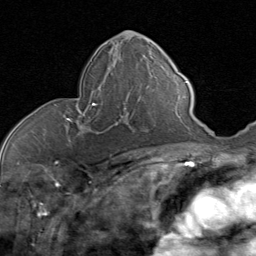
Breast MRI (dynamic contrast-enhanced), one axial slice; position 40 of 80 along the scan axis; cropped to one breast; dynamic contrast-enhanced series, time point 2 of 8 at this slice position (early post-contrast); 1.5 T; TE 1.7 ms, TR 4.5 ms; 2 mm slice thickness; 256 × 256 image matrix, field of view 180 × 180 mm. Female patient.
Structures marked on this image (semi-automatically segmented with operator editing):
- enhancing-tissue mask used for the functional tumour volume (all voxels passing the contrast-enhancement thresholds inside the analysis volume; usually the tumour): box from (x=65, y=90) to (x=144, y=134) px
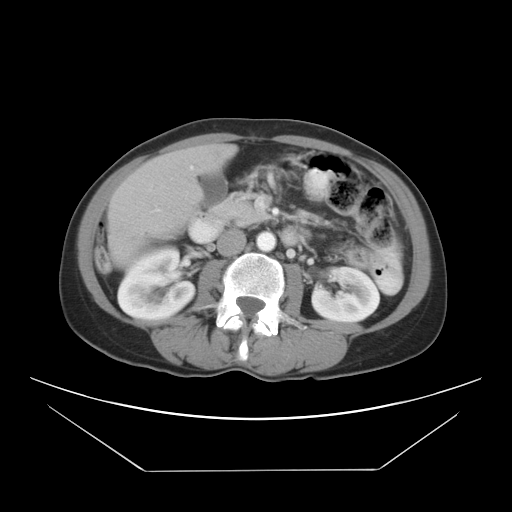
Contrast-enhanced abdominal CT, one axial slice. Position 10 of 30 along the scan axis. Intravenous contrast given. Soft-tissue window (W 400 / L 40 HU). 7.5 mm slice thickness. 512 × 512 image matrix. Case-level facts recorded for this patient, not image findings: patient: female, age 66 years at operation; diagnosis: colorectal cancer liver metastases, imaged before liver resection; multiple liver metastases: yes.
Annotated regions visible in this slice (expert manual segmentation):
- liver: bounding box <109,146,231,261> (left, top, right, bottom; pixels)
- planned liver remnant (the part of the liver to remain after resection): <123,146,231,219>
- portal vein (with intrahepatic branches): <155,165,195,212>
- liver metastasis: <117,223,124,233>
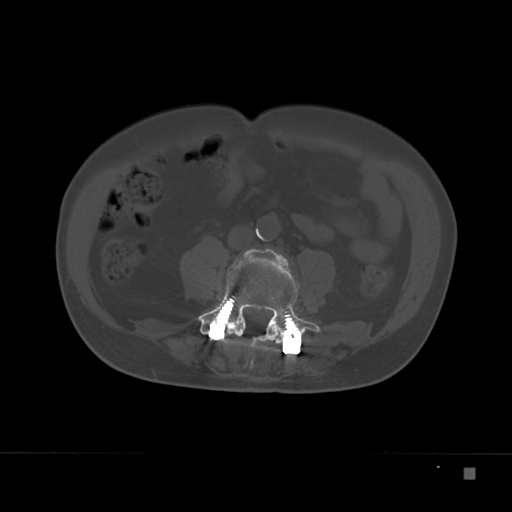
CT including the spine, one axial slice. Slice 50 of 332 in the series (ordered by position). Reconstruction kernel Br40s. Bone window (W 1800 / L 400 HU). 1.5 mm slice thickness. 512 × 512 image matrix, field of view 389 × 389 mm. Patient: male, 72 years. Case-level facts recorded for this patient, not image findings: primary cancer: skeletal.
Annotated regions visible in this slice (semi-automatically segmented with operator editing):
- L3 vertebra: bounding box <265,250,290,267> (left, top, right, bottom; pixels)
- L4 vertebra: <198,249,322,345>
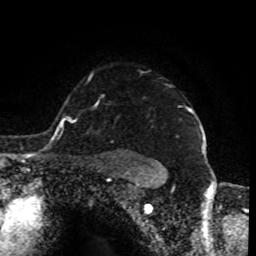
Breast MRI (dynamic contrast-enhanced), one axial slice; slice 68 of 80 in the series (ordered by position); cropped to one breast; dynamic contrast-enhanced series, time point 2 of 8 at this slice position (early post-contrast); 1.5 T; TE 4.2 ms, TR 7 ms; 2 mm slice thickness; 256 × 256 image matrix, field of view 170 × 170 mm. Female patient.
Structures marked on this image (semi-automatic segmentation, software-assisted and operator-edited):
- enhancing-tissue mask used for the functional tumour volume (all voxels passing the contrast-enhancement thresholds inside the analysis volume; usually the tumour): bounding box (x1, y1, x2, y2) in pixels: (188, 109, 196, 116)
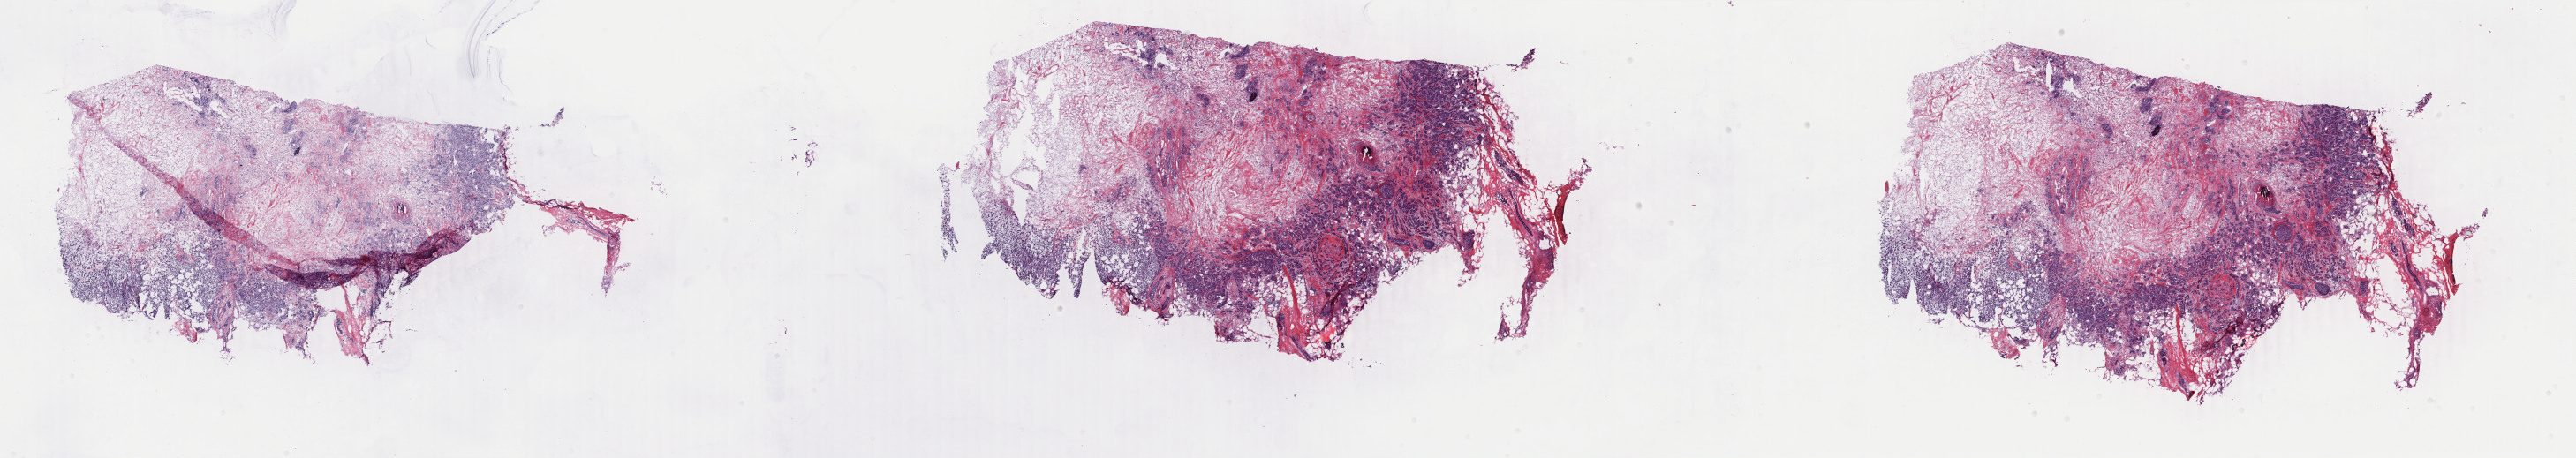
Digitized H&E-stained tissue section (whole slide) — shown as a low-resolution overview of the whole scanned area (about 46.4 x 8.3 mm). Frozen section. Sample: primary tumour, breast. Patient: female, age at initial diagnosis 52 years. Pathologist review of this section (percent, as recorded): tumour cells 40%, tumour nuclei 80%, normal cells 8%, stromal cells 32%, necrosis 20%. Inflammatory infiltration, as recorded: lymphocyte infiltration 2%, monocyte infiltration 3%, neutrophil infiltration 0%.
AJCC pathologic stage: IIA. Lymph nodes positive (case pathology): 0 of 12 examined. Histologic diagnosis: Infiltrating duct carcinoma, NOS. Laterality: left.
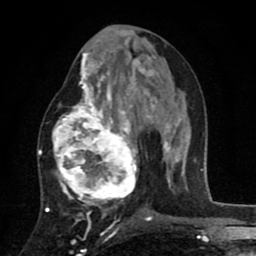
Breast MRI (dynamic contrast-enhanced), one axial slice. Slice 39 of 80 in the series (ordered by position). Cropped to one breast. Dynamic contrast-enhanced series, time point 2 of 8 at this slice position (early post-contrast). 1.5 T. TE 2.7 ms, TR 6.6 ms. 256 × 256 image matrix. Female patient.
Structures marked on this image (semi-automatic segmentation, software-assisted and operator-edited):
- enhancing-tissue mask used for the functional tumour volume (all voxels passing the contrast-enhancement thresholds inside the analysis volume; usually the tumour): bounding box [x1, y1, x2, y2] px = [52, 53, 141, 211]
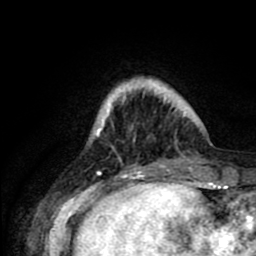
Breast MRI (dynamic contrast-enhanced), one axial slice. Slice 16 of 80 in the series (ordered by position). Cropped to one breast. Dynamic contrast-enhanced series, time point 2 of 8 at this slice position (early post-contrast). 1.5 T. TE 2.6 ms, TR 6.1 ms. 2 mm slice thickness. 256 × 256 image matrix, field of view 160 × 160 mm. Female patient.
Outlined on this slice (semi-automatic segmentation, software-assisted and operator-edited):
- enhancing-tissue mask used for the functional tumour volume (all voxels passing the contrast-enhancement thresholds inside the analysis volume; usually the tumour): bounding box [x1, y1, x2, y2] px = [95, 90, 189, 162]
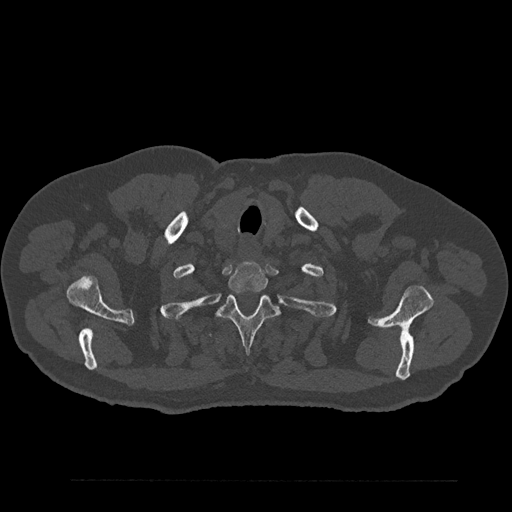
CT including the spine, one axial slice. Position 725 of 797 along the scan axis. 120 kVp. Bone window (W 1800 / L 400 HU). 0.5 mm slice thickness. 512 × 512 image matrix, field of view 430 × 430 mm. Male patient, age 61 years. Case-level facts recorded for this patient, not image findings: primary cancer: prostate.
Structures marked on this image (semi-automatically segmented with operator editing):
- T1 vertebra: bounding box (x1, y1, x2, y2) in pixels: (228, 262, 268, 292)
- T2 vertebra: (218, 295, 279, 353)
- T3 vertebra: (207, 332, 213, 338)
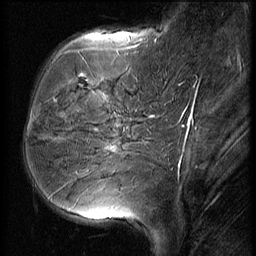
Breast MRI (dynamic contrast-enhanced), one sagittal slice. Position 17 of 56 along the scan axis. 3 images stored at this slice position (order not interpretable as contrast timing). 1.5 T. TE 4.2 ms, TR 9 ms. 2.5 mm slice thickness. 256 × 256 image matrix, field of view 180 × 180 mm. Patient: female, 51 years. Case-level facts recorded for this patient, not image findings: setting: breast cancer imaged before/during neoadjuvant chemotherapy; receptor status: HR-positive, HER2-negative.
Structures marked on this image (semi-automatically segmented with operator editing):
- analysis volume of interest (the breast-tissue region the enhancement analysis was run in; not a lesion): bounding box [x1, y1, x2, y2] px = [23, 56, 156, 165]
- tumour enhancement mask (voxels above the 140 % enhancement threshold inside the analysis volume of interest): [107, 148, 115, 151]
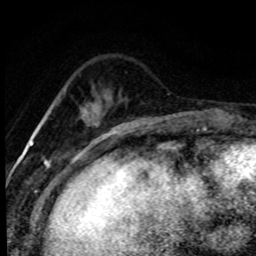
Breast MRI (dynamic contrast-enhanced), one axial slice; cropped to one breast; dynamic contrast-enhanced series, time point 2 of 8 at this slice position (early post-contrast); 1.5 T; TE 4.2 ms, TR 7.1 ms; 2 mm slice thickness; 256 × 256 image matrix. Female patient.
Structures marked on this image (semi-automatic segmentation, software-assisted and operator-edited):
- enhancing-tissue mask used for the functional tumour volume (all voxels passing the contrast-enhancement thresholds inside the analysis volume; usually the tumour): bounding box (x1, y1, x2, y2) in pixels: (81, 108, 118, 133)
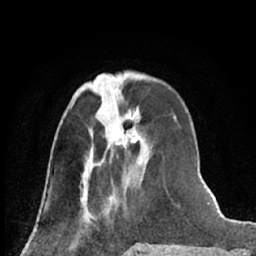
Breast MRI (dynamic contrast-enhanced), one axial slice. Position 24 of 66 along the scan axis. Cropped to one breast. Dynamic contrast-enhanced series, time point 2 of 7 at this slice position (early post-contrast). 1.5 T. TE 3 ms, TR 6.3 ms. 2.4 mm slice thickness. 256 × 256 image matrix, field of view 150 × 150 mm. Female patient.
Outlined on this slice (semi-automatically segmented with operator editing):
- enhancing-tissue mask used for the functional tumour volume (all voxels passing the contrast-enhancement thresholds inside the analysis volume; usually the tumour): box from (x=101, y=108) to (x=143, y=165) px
--
Sift through the material above and copy each line that holds "left".

- liver: bounding box <109,146,231,261> (left, top, right, bottom; pixels)
- L3 vertebra: bounding box <265,250,290,267> (left, top, right, bottom; pixels)
AJCC pathologic stage: IIA. Lymph nodes positive (case pathology): 0 of 12 examined. Histologic diagnosis: Infiltrating duct carcinoma, NOS. Laterality: left.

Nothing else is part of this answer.